Preiskorrelation von Bitcoin und Ethereum bricht dramatisch ein

Die Beziehung zwischen Bitcoin- und Etherpreisen hat sich deutlich verändert, da ihre Korrelation zum ersten Mal seit November 2021 unter 80% gefallen ist.

Basierend auf Daten von Kaiko erreichte die laufende 30-Tage-Korrelation zwischen Bitcoin und Ether diese Woche etwa 78%. Die Korrelation ist ein Maß dafür, wie eng sich die Preise von zwei Vermögenswerten im Verhältnis zueinander bewegen. Eine niedrige Korrelation deutet darauf hin, dass sich ihre Preise häufiger in unterschiedliche Richtungen bewegen.

Einfacher ausgedrückt bedeutet die abnehmende Korrelation, dass sich die Preise von BTC und ETH nicht mehr so stark aufeinander zu bewegen wie früher.

Eine kürzlich von Coinbase durchgeführte Analyse konzentrierte sich auf die Korrelation zwischen den Renditen von BTC und ETH.

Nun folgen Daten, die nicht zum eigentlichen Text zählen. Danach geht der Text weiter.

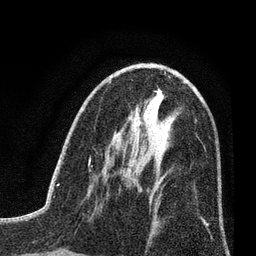
Breast MRI (dynamic contrast-enhanced), one axial slice; position 40 of 80 along the scan axis; cropped to one breast; dynamic contrast-enhanced series, time point 2 of 7 at this slice position (early post-contrast); 3 T; TE 2.2 ms, TR 5.5 ms; 2 mm slice thickness; 256 × 256 image matrix, field of view 150 × 150 mm. Female patient.
Structures marked on this image (semi-automatic segmentation, software-assisted and operator-edited):
- enhancing-tissue mask used for the functional tumour volume (all voxels passing the contrast-enhancement thresholds inside the analysis volume; usually the tumour): bounding box [x1, y1, x2, y2] px = [125, 169, 137, 184]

Die Börse beobachtete einen Rückgang der Korrelation seit Ende März, was mit der Outperformance von Bitcoin gegenüber anderen Kryptowährungen in der Zeit der Turbulenzen im US-Bankensektor und der verstärkten regulatorischen Überprüfung von digitalen Währungen, die nicht auf Bitcoin basieren, zusammenfällt.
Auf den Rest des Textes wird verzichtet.